Bisogna iniziare dal punto in cui si fermano le «calde acque» (riferimento alle hot spring, sorgenti d’acqua calda di cui è ricca tutta la zona?). Poi, si procede «giù per il canyon», per recarsi «vicino, ma non a piedi» (in canoa?) fino ad una misteriosa «casa di Brown». A quel punto, non ci saranno «pagaie per affrontar le correnti, solo carichi gravi e acqua alta» (toccherà forse continuare a piedi, caricandosi tutto sulle spalle?). Si deve cercare un blaze, che in inglese può voler dire più cose: un’incisione su un legno o su una roccia? O forse i resti di un incendio? O ancora una macchia bianca sul muso di un cavallo? Di certo ci sarà un bosco, e bisogna prepararsi al freddo. «E attenzione — raccomanda l’autore — non ho mai detto di averlo seppellito, l’ho nascosto».

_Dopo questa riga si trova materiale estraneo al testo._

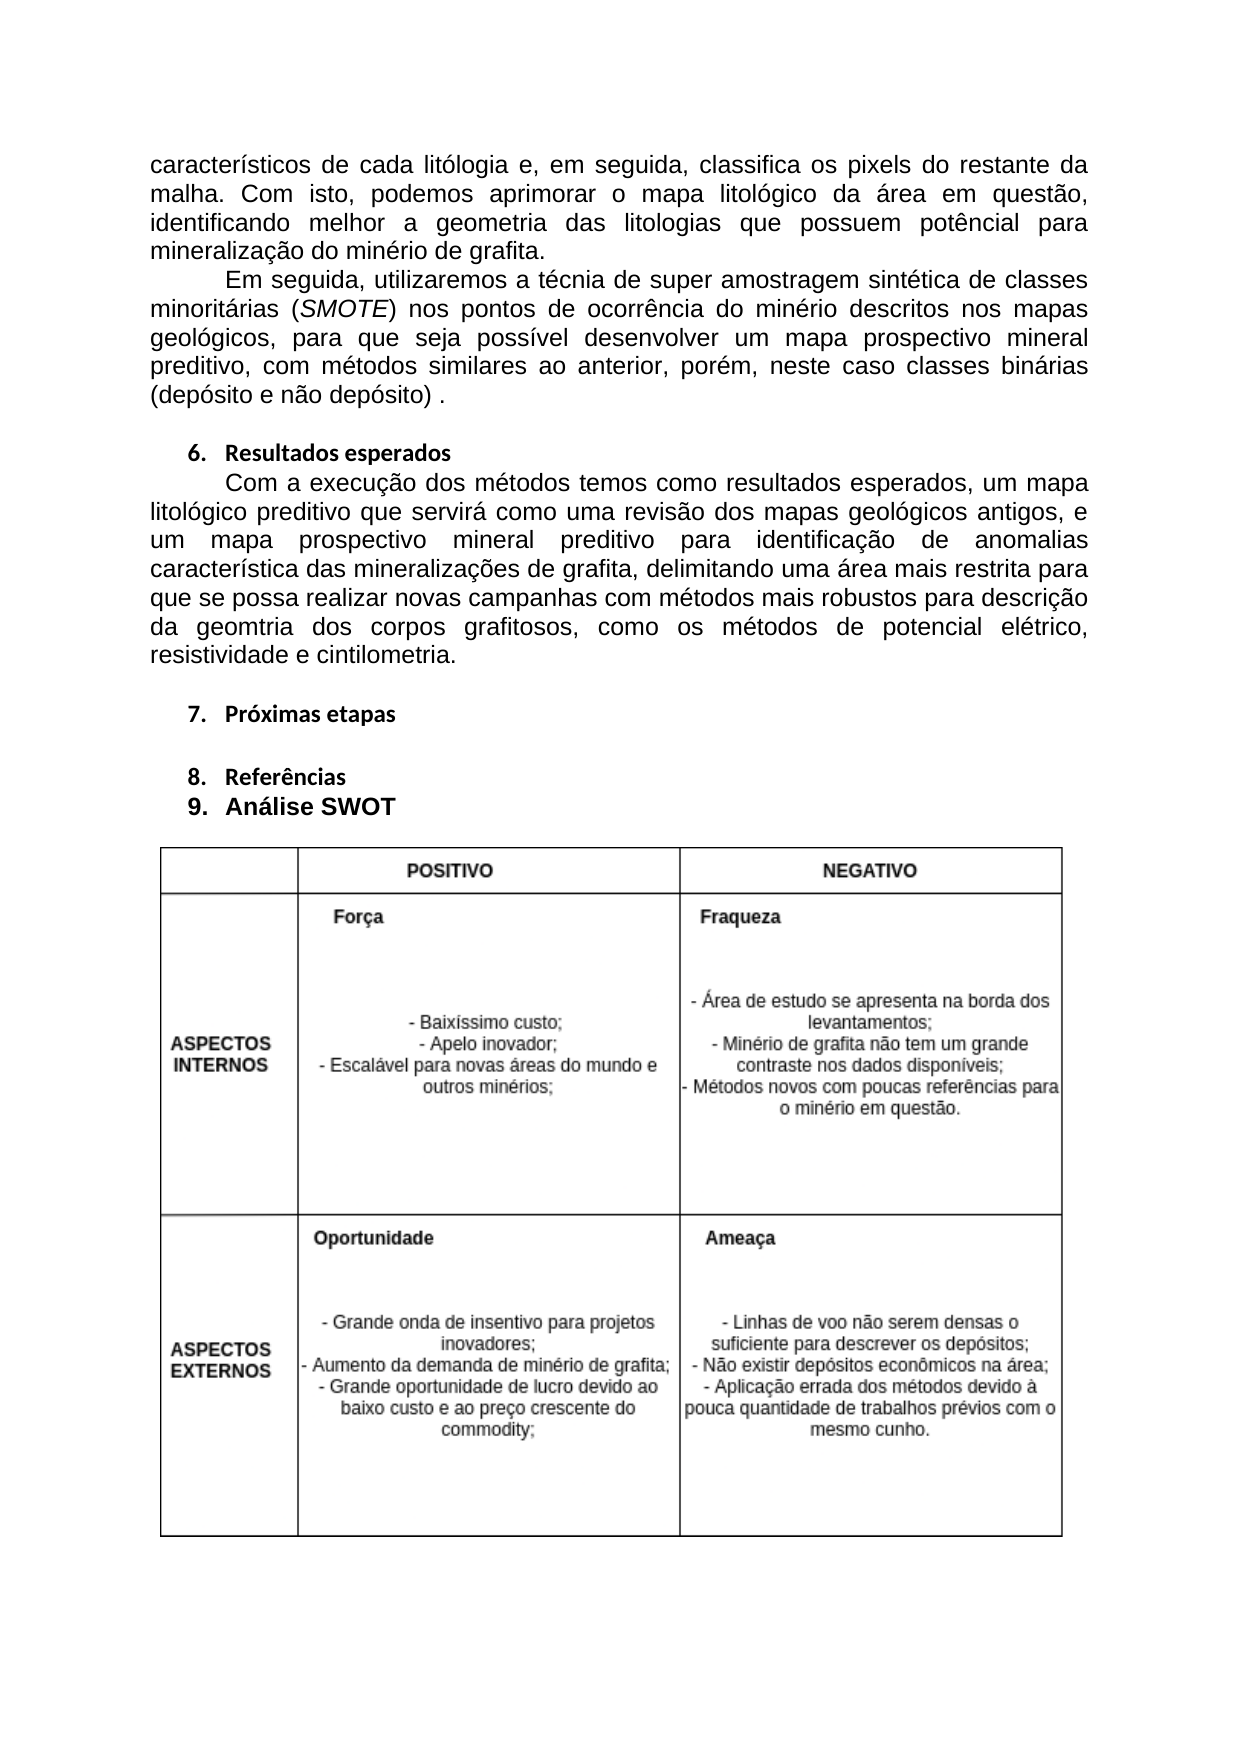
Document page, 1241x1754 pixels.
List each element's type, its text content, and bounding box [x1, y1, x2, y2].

subtitle Referências [187, 762, 1090, 792]
subtitle Resultados esperados [187, 437, 1090, 468]
text característicos de cada litólogia e, em seguida, classifica os pixels do restante da malha. Com isto, podemos aprimorar o mapa litológico da área em questão, identificando melhor a geometria das litologias que possuem potêncial para mineralização do minério de grafita. [150, 150, 1090, 265]
picture [160, 847, 1063, 1537]
text Em seguida, utilizaremos a técnia de super amostragem sintética de classes minoritárias (SMOTE) nos pontos de ocorrência do minério descritos nos mapas geológicos, para que seja possível desenvolver um mapa prospectivo mineral preditivo, com métodos similares ao anterior, porém, neste caso classes binárias (depósito e não depósito) . [150, 265, 1090, 409]
text Com a execução dos métodos temos como resultados esperados, um mapa litológico preditivo que servirá como uma revisão dos mapas geológicos antigos, e um mapa prospectivo mineral preditivo para identificação de anomalias característica das mineralizações de grafita, delimitando uma área mais restrita para que se possa realizar novas campanhas com métodos mais robustos para descrição da geomtria dos corpos grafitosos, como os métodos de potencial elétrico, resistividade e cintilometria. [150, 468, 1090, 669]
list Análise SWOT [187, 792, 1090, 821]
subtitle Próximas etapas [187, 698, 1090, 728]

Molti gli scrivono per raccontare il percorso fatto. Qualcuno, dice il collezionista, è arrivato senza saperlo a 150 metri dal bottino. Lui immagina che a trovarlo possa essere un amante della natura che ha perso il lavoro e non ha più niente eccetto la moglie, cinque figli e un pickup. Ma in realtà alla caccia si sono unite anche mamme con un insospettabile spirito da Indiana Jones, e c’è una coppia di Chicago che ha provato 14 volte. Quando una donna s’è lamentata perché gli indizi sono ambigui, Forrest Fenn le ha concesso, a modo suo, un «aiutino»: il tesoro sta a più di 300 miglia a ovest di Toledo. «Chiunque lo trovi, avrà passato del tempo a riflettere profondamente, consultando qualche mappa, e ha abbastanza fegato da inseguire i propri sogni», dice. Ma se anche nessuno lo scovasse per un millennio, per lui non sarebbe un problema. «La stele di Rosetta è stata sottoterra per duemila anni prima d’essere rinvenuta. E nel forziere c’è una mia autobiografia, arrotolata e infilata in un barattolo d’olive per proteggerla dall’umidità. Voglio che chi lo trova sappia chi è il matto che ha abbandonato quel patrimonio».
Tante persone, comunque, gli mandano due righe solo per ringraziare: famiglie felici d’essersi scollate dal divano per fare una scampagnata all’aperto, padri assenti che hanno riscoperto nel verde il rapporto coi figli. Il texano dagli occhi blu che cita come libro preferito l’ottocentesco Diario di un cacciatore di pelli (Osborne Russell) e chiama le Montagne Rocciose «la mia chiesa», consiglia di portarsi il pranzo, e di farsi anche una birra. «Non c’è niente come sedersi sotto un alto pino e, semplicemente, osservare... contemplare. Ho passato ore ed ore a guardare la messa in scena della natura, gli scoiattoli che scorrazzano, le aquile e gli sparvieri alla ricerca di cibo, le formiche indaffarate tra le foglie».
Come dire che il vero obiettivo è «la caccia e non la preda», è specchiarsi nell’immenso e mutevole cielo del West per scoprire dentro di sé un desiderio d’avventura ch’era solo sopito. Ma è difficile non leggere, in ogni sua parola, un indizio. Impossibile dimenticare che quel tesoro è ancora là fuori.